For those of us in Treasury, it was as though we were losing the crown jewel of our enforcement agencies—the one with the most prestige and romantic appeal. Even for those unaffiliated with the enforcement mission at Treasury, the Secret Service was an enormous point of pride. It is a law-enforcement agency known traditionally for its meticulous professionalism and its refined expertise—qualities its agents bring to everything they do, from the president’s protective detail to sharp shooting, behavioral analysis, cyber and financial forensics, and counterfeit currency detection. Without the Secret Service, the Treasury simply would no longer be in the law-enforcement business. If the Secret Service were moved along with Customs, ATF, and FLETC, the only “guns and badges” left at Treasury would be IRS criminal investigators, who focused almost exclusively on tax-related crimes.

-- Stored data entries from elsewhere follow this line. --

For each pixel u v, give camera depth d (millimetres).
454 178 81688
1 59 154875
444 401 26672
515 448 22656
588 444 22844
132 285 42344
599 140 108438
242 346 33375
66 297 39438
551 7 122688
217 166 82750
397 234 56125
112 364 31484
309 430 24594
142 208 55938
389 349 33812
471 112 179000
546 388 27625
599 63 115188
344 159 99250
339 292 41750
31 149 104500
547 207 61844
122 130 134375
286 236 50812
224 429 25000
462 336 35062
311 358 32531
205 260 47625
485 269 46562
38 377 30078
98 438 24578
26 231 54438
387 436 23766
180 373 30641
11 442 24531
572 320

Gurulé put down the phone and confirmed that a massive organization would rip away the Secret Service along with most of the other Treasury guns and badges. With the transfer of the vast majority of Treasury’s enforcement agencies, the Treasury was denuded of some of its most important, historical, and id
entifiable assets. The raison d’être of the Office of Enforcement was gone. Gurulé felt as if he had been kicked in the stomach.
The Office of Enforcement would soon be dismantled, and Gurulé would be out of a job. Treasury’s centuries-long enforcement identity was coming to an end. This decision forever changed the shape of government and the nature of the Treasury Department. There was nothing to do but deal with the consequences.
From my hotel room in Rome very late that night, I watched the president’s speech announcing the creation of the new Department of Homeland Security. I understood the impetus behind the new department. Still, I had major reservations about whether the experiment would work and whether its mission could be defined distinctly from what other departments and agencies were doing.
My main concern was with what would happen to Treasury and to the mission we had begun to forge. We had launched an effort to attack terrorist and illicit finance in the most aggressive way the United States had ever seen. The Treasury tools we were using to protect the integrity of the international financial system had little to do with the guns and badges that were being transferred. The parts of Treasury that would remain—the Office of Foreign Assets Control (OFAC), the Financial Crimes Enforcement Network (FinCEN), the Treasury Executive Office for Asset Forfeiture (TEOAF), and IRS-CID—still had a leading role to play in implementing sanctions, working with banks to uncover suspicious activities, and ensuring that the international community remained focused on securing the financial system against abuse.